**EXERCISE GOAL**
Once the line with "index mcp: (59, 205)" is found in the data, output it and each following line exactly, up to and including the line with "thumb ip: (319, 289)", and nothing before or after.

**PROVIDED DATA**
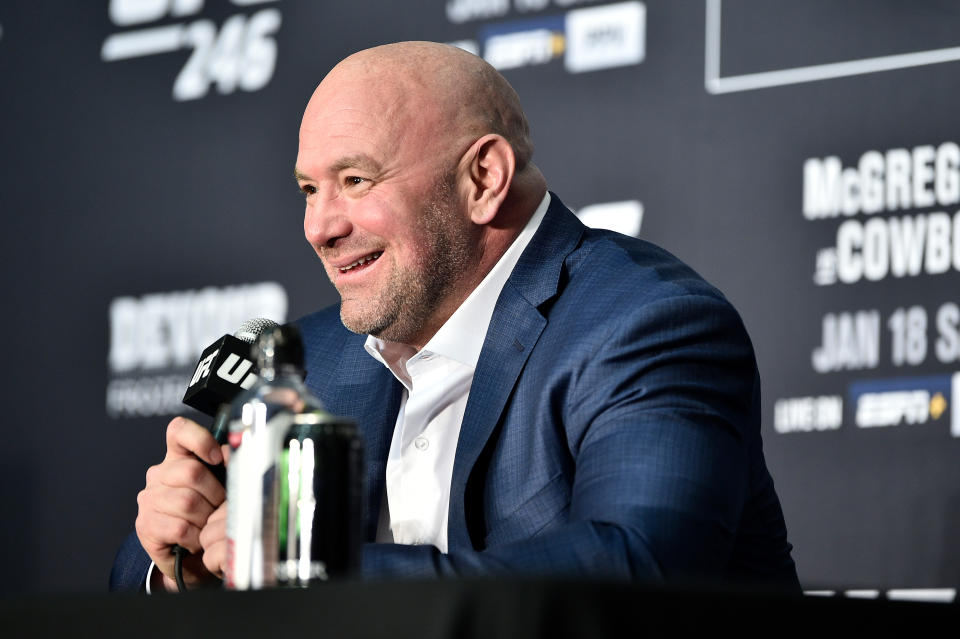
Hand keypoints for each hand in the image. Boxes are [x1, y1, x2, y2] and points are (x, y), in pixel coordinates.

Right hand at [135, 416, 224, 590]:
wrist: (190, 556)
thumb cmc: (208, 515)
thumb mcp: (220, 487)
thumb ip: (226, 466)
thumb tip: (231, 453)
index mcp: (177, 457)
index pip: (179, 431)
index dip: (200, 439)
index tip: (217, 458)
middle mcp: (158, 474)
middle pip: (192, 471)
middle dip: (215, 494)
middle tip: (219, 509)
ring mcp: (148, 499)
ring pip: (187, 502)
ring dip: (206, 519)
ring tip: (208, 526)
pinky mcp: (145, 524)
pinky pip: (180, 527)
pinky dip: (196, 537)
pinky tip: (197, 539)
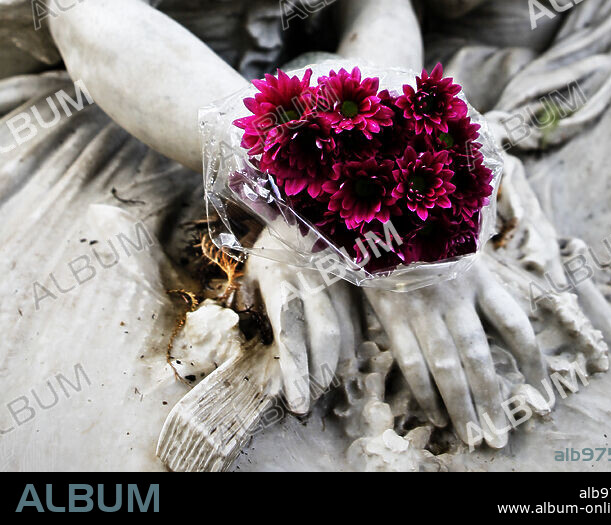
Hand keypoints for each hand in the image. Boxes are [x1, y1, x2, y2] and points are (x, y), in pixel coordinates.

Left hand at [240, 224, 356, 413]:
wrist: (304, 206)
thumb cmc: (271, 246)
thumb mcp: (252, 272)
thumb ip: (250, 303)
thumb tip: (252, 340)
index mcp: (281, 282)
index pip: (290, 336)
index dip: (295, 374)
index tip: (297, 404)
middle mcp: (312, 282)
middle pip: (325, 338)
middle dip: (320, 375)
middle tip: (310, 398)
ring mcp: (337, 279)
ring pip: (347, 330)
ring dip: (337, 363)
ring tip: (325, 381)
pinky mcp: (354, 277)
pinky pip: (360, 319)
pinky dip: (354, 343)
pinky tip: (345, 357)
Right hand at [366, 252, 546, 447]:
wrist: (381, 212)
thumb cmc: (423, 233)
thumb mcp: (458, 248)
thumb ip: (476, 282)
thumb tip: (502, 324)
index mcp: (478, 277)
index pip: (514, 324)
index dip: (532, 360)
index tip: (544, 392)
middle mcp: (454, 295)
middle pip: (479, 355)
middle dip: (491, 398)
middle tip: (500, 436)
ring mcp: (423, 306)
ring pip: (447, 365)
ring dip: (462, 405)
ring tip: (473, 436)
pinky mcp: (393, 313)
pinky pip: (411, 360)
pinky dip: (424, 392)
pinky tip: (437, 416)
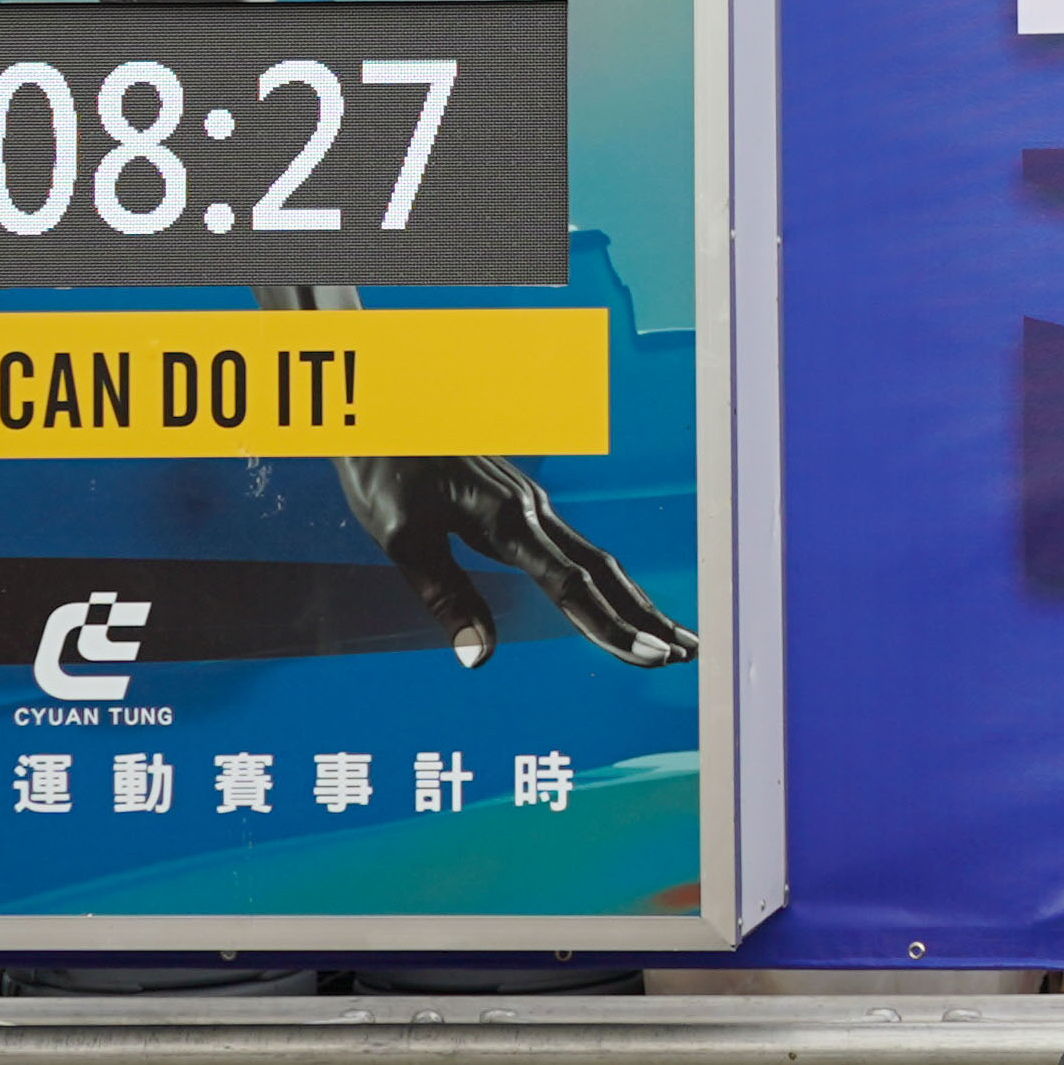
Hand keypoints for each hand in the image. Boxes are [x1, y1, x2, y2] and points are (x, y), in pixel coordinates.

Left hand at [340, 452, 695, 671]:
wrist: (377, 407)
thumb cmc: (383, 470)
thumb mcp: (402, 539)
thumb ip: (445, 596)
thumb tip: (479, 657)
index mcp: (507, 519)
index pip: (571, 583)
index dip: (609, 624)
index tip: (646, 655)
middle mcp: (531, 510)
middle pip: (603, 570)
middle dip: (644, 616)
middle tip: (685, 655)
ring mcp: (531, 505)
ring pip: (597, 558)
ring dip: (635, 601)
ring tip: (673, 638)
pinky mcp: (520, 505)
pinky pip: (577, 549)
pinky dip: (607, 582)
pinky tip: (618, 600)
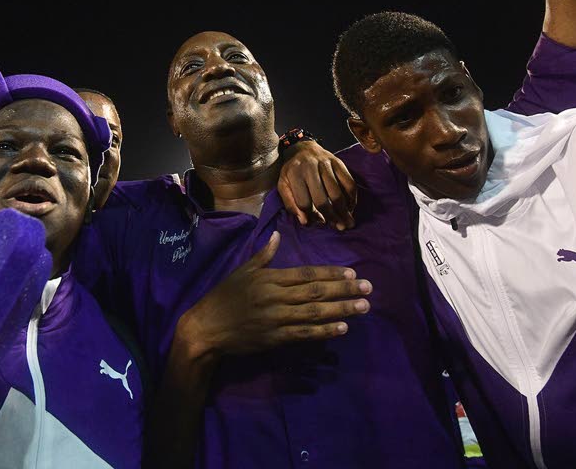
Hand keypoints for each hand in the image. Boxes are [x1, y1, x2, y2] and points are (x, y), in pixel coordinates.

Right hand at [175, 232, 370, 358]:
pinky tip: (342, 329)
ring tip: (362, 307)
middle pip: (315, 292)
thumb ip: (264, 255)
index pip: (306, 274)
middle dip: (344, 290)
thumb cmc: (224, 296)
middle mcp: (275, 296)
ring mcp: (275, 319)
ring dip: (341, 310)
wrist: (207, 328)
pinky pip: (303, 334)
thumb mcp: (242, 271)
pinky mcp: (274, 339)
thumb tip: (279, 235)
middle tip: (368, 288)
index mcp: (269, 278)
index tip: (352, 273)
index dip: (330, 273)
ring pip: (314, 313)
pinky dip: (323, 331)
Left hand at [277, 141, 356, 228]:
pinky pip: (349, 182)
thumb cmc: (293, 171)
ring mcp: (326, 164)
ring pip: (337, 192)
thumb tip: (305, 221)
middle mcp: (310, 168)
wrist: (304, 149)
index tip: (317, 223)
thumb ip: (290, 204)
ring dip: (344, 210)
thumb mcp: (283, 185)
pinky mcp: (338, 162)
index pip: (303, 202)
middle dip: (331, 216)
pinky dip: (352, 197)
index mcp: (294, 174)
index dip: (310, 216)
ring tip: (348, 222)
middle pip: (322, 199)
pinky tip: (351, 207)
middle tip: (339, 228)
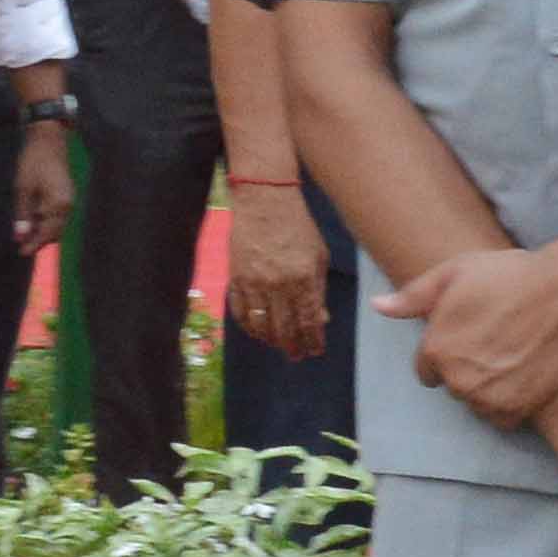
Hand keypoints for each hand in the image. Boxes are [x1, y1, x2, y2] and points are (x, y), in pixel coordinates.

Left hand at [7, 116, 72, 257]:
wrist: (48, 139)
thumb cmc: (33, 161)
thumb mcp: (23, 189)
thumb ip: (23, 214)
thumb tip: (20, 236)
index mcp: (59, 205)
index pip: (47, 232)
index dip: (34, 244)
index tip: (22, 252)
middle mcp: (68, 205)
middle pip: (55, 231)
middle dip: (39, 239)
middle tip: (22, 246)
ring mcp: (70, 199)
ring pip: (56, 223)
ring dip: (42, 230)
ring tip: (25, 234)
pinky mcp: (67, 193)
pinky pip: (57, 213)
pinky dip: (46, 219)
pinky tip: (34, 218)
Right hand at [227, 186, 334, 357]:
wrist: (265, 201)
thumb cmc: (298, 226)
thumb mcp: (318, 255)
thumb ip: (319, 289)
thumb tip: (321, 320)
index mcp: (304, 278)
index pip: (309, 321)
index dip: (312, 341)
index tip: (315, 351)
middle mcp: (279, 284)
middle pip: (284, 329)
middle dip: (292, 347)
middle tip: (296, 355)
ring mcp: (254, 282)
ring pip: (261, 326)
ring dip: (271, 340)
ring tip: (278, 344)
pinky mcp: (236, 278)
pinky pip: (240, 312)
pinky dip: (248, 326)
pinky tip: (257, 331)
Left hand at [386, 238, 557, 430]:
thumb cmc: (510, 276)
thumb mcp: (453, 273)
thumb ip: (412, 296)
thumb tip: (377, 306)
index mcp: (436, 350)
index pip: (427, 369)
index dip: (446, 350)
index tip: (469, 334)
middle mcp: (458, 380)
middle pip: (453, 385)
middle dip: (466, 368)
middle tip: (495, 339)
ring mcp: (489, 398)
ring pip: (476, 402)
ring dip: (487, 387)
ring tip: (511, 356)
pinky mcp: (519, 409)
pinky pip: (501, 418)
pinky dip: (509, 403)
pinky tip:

**THE COMPLETED TASK**
index mcp: (59, 205)
index pip: (47, 232)
index dip: (34, 244)
index tip: (22, 252)
middle mcp: (68, 205)
middle pip: (55, 231)
middle dip: (39, 239)
middle tip: (22, 246)
ring mcp: (70, 199)
ring pip: (56, 223)
ring dip: (42, 230)
ring tip: (25, 234)
pinky mcp: (67, 193)
pinky pip: (57, 213)
pinky dip: (46, 219)
pinky tip: (34, 218)
Right hand at [227, 186, 334, 357]:
wrist: (265, 201)
thumb cmc: (298, 226)
thumb mcp: (318, 255)
thumb ip: (319, 289)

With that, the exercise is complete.